On Jan. 31, Stein sued multiple agencies of the federal government demanding to know the process used to vet and approve 15 of Trump’s picks. Stein argues, for example, that three of Trump’s children and Tillerson, the new US secretary of state, have had extensive business ties to foreign nations that normally would raise clearance alarms.
He argues that Bannon, the White House senior strategist who will sit on the National Security Council, was criminally charged with domestic violence and has ties to white supremacist organizations, two strikes that would have made him an unlikely candidate for the highest levels of clearance. (Politico reported in August that Bannon, a former banker and Breitbart News executive, was charged with abuse by his now-ex-wife in 1996, and the police report noted red marks on her neck, but she didn’t show up in court and the case was dropped.)
Based on statements made by intelligence officers in the press in May expressing doubt about the Trump team’s suitability for clearance, Stein filed Freedom of Information Act requests asking about the clearance process its members were undergoing. The requests were denied. His lawsuit, reported by Courthouse News, seeks “all records, including emails, about any steps taken to investigate or authorize (or discussions about potentially investigating or authorizing) [15 individuals] for access to classified information.”
“Each of these individuals had been announced or were rumored to be under consideration for positions which would require security clearances, and each individual had publicly-known adverse information in his/her background which would normally preclude the granting of a security clearance if the NSC Adjudicative Guidelines were followed,” the complaint alleges.

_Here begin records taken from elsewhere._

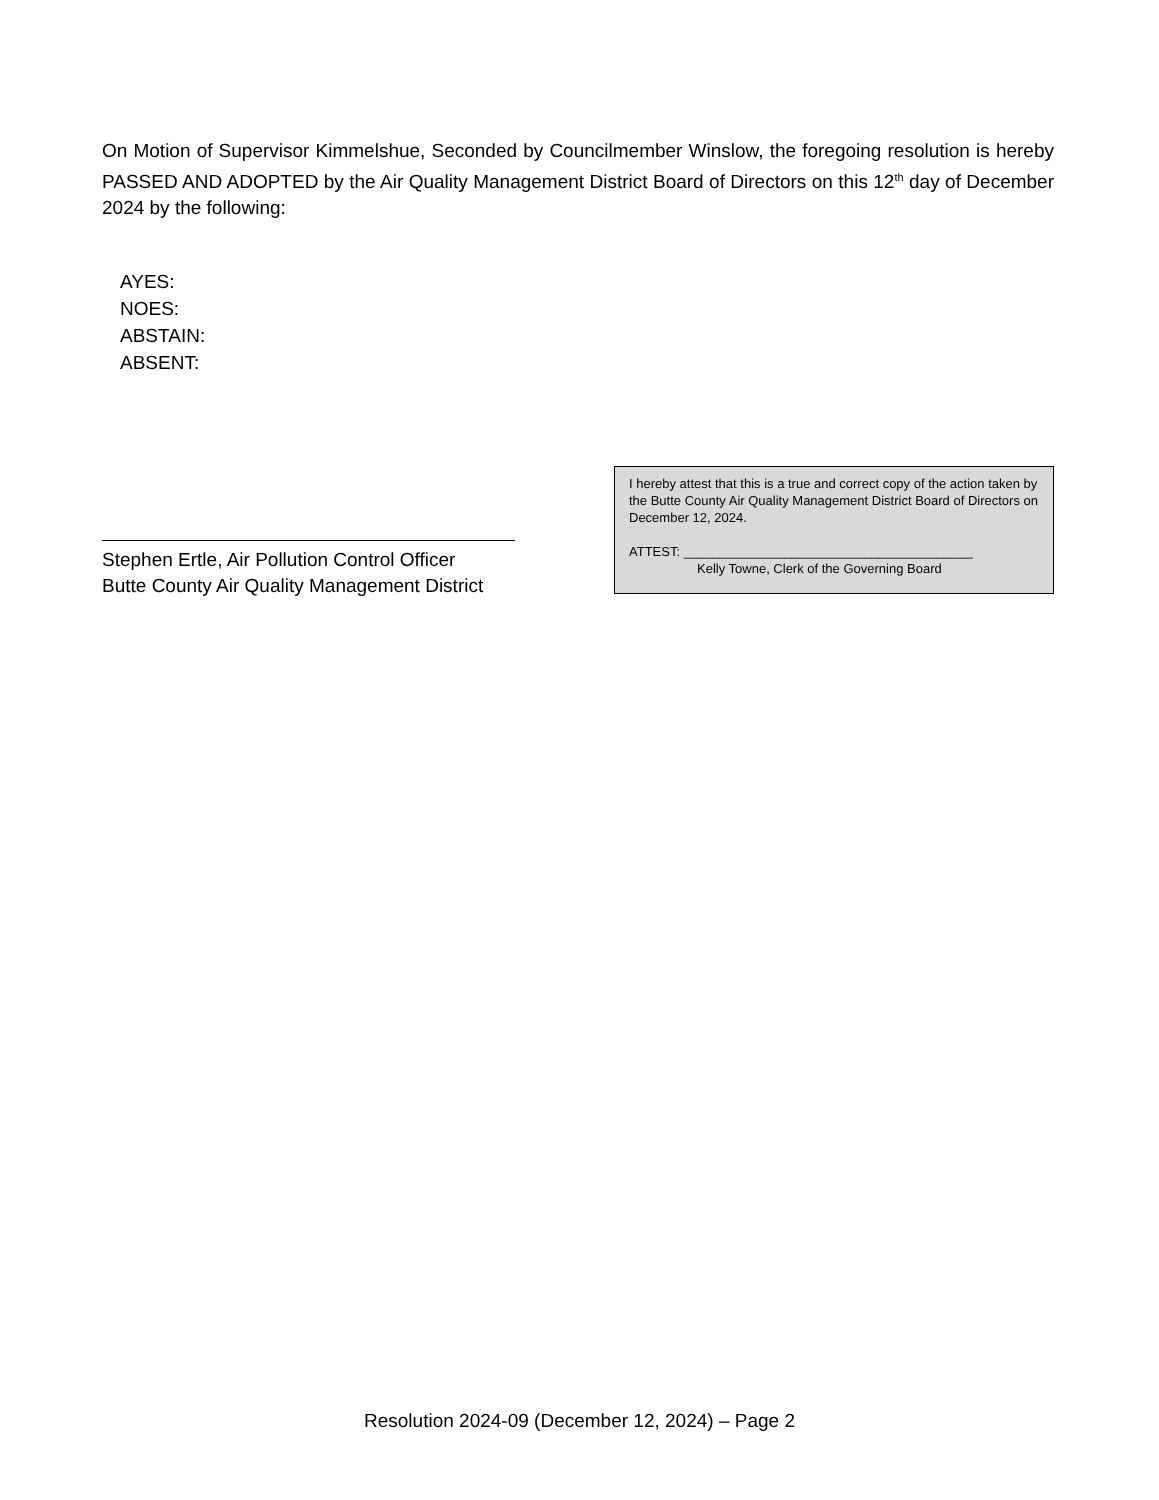On Motion of Supervisor Kimmelshue, Seconded by Councilmember Winslow, the foregoing resolution is hereby PASSED AND ADOPTED by the Air Quality Management District Board of Directors on this 12<sup>th</sup> day of December 2024 by the following:
AYES:
NOES:
ABSTAIN:
ABSENT:
I hereby attest that this is a true and correct copy of the action taken by the Butte County Air Quality Management District Board of Directors on December 12, 2024.
ATTEST: ________________________________________
Kelly Towne, Clerk of the Governing Board
Stephen Ertle, Air Pollution Control Officer
Butte County Air Quality Management District
Resolution 2024-09 (December 12, 2024) – Page 2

White House national security clearance guidelines provide 13 different reasons—each subdivided into smaller categories—why a person may not pass, based on ties and activities at home and abroad. Decisions regarding eligibility to receive classified information “take into account factors that could cause a conflict of interest and place a person in the position of having to choose between his or her commitment to the United States” and “take into account a person’s reliability, trustworthiness and ability to protect classified information.”
The process is meant to examine the “whole person,” the guidelines explain. They state, “When a person’s life history shows evidence of unreliability or untrustworthiness, questions arise whether the person can be relied on and trusted to exercise the responsibility necessary for working in a secure environment where protecting classified information is paramount.”

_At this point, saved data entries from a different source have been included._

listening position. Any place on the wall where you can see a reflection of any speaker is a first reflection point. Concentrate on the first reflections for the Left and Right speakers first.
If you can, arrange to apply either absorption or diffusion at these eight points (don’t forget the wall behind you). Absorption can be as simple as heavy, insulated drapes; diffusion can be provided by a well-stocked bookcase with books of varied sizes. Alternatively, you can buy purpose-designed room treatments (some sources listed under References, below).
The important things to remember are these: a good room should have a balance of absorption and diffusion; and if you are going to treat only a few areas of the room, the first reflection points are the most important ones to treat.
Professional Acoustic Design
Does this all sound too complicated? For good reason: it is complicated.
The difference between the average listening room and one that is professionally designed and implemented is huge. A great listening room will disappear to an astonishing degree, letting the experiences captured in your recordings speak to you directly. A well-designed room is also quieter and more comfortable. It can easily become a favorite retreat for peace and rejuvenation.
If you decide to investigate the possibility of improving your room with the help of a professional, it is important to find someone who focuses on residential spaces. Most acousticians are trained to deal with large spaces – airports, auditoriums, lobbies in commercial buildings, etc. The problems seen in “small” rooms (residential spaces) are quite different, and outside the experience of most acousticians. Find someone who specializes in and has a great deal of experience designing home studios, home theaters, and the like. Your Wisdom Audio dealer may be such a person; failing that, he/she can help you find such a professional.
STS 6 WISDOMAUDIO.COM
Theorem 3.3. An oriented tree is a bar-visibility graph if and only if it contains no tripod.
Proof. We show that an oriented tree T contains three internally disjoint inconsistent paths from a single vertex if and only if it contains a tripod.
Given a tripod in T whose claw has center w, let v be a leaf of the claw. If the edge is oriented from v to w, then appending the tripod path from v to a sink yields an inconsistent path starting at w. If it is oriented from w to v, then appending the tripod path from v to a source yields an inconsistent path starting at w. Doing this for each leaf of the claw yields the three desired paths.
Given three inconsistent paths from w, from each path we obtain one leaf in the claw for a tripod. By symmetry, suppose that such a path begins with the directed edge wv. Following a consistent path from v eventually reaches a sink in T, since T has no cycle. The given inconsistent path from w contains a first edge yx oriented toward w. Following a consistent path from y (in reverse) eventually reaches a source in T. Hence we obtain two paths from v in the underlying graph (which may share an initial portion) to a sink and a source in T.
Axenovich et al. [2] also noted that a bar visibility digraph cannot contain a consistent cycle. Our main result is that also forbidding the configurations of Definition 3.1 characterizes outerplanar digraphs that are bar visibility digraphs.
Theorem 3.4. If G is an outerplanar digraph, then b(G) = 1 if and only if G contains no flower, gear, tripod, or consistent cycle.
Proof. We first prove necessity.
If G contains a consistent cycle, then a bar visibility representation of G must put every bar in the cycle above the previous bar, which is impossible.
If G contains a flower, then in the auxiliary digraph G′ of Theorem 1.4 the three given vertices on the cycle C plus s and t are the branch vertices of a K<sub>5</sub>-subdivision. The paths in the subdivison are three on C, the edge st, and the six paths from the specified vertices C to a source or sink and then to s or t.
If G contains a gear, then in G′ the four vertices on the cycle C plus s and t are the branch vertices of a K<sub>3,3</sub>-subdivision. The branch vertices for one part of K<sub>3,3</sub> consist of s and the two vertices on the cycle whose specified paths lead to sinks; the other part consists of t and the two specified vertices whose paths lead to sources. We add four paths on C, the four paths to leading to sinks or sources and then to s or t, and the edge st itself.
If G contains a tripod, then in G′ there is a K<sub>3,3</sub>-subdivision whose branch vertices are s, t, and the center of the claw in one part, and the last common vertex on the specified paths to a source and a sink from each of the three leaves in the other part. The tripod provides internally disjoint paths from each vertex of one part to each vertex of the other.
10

In evaluating the relevance of an individual’s conduct, clearance adjudicators consider various factors, including the nature, extent, and seriousness of the conduct, circumstances, frequency and recency, age and maturity, voluntariness in participation, evidence of rehabilitation, motivation for the conduct, and “the potential for pressure, coercion, exploitation, or duress; and the likelihood of continuation or recurrence.”
Stein argues in his suit that Trump’s picks have stains that aren’t easy to explain away, based on the guidelines.
The complaint notes, for example, that former Hewlett-Packard executive Carly Fiorina, who is currently under consideration for director of National Intelligence, was CEO when Hewlett-Packard products were sold to Iran through a Dubai subsidiary in violation of a federal trade ban with the nation, a story first reported by The Boston Globe in 2008.
Similarly, Stein points to Trump’s Defense secretary, James Mattis. According to the complaint, he “sits on the board of directors of Theranos, which is currently under federal criminal investigation.” (In fact, Mattis has resigned the board seat, but he was on the board when the troubled blood-testing startup ran afoul of US regulators.)
Stein argues in his suit that he demonstrated an urgent need for “a person primarily engaged in disseminating information”—that person being himself—to inform the public about discussions regarding classified briefings for Trump.
White House press representatives declined to immediately comment on the lawsuit.